*** Opening Given text ***

The Reality Czar Speaks

I have appointed myself as Reality Czar. Remember, reality stands independent of your whims, wishes, loves, hates, and apathy. Here are my first fourteen imperatives for straight thinking and reality apprehension. 

1. The laws of logic are unbending. They are necessary for thought and communication. You can break them, but they will break you. Learn what the law of noncontradiction is and abide by it.

2. You need rational arguments that appeal to logic and evidence to make a point count as knowledge.

3. To know something means you have a justified and true belief about it.

4. For a statement to be true, it must correspond to objective reality. You do not make a belief true by your own opinion, skin color, gender(s), passion, politics, power, or anything else. 

5. Learn the basic logical fallacies, such as false dichotomy, ad hominem, straw man, begging the question, and others, and avoid them. Expose them wherever you find them. 

6. Learn the basic means of argumentation: deduction, induction, and appeal to the best explanation. 

7. Read more than you watch.

8. Listen more than you talk.

9. Think more than you speak.

10. Pray for knowledge and wisdom.

11. Beware of clichés, factoids, and talking points.

12. If you hold to a position on religion, politics, or whatever, as yourself what the strongest objection to your position might be, Then try to refute it.

13. In discussions and writing, try to define and illustrate important terms in order to avoid ambiguity.

14. For any of your beliefs, determine how strongly you hold that belief and whether or not you have good reason to hold it in that manner. We may strongly hold some beliefs, not because of reason or evidence, but on the basis of feelings, tradition, or ego.

Jesus and Logic

In On Jesus (Wadsworth, 2003), I argue that Jesus was not an irrational mystic, but was a kind of philosopher who valued reason and who had an well thought out worldview. Moreover, he engaged in rational arguments with his interlocutors. Here is a section of that book from chapter five, “Jesus’ Epistemology.” May it encourage us to highly value truth and rationality.

Noncontradiction as a Test for Truth

Jesus reasons from the Scriptures and he reasons against his critics. When presented with an apparently irresolvable dilemma concerning the resurrected state or political allegiance (Matthew 22:15-22), he finds a tertium quid that avoids either horn of the dilemma. In this, and in all his other use of argument, Jesus implicitly endorses the law of noncontradiction as a necessary test for truth. A statement and its negation cannot both be true in the same way at the same time. Jesus never accepts a proposition and its negation as both true; nor does he revel in irreconcilable paradoxes as a way to disarm rational thought and make room for faith. Jesus at no time invokes an irresolvable paradox when pressed into a logical corner—although he will often employ a paradox to give a memorable ending to a pertinent teaching. When accused of holding contradictory teachings or of opposing the Hebrew Scriptures, Jesus argues in order to resolve the apparent contradiction and vindicate his teaching.

*** Closing Given text ***
*** Opening Supplied records ***

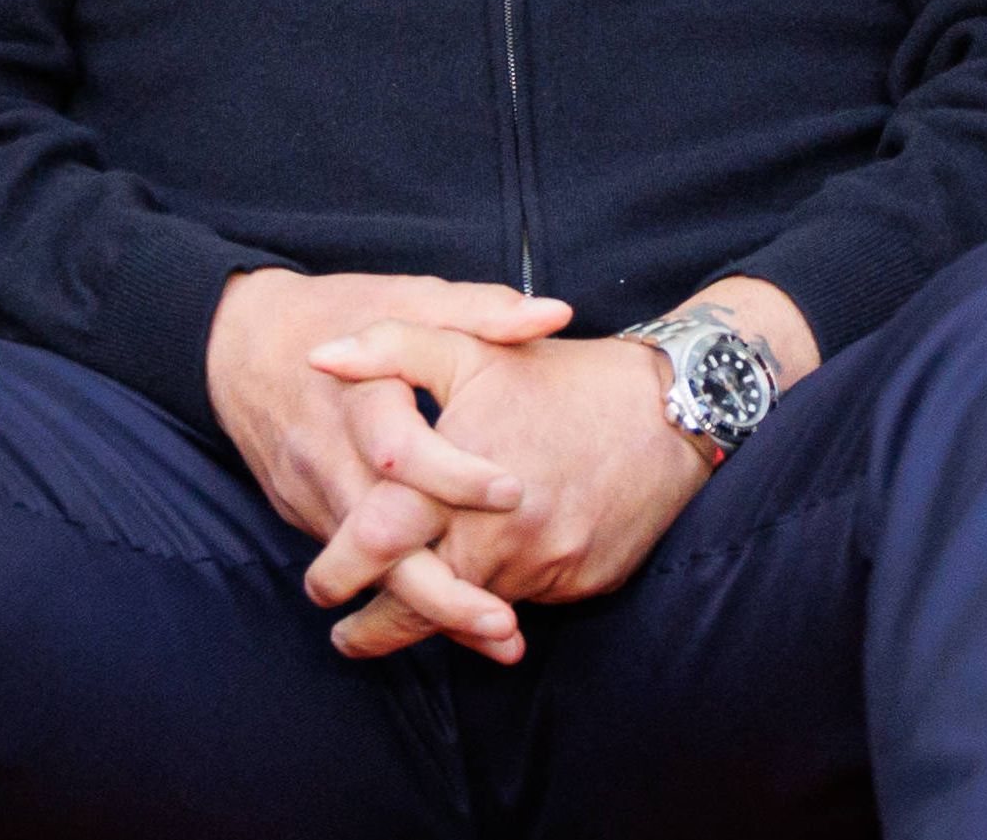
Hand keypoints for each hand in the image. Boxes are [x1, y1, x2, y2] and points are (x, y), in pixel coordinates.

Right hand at [203, 268, 568, 663]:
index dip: (454, 476)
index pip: (399, 450)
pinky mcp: (310, 519)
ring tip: (500, 639)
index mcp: (358, 394)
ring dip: (432, 612)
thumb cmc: (337, 313)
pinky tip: (460, 624)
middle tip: (504, 622)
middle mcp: (331, 456)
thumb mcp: (405, 297)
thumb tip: (555, 314)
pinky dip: (405, 600)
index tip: (513, 492)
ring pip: (370, 571)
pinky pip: (360, 568)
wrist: (238, 345)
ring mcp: (316, 495)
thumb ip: (478, 311)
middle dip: (441, 591)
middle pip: (377, 541)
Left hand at [303, 322, 708, 659]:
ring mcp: (545, 566)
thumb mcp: (471, 350)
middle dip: (375, 629)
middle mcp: (500, 536)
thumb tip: (318, 357)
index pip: (379, 544)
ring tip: (402, 615)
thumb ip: (390, 351)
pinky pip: (526, 601)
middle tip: (348, 637)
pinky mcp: (580, 583)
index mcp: (459, 481)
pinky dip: (499, 598)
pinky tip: (484, 587)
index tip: (319, 589)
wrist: (668, 410)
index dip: (340, 573)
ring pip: (473, 609)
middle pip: (421, 603)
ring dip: (439, 614)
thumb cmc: (559, 378)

*** Closing Supplied records ***

Exercise details
List the logical fallacies that the Reality Czar text names in its fifth imperative.

Solution
False dichotomy, ad hominem, straw man, begging the question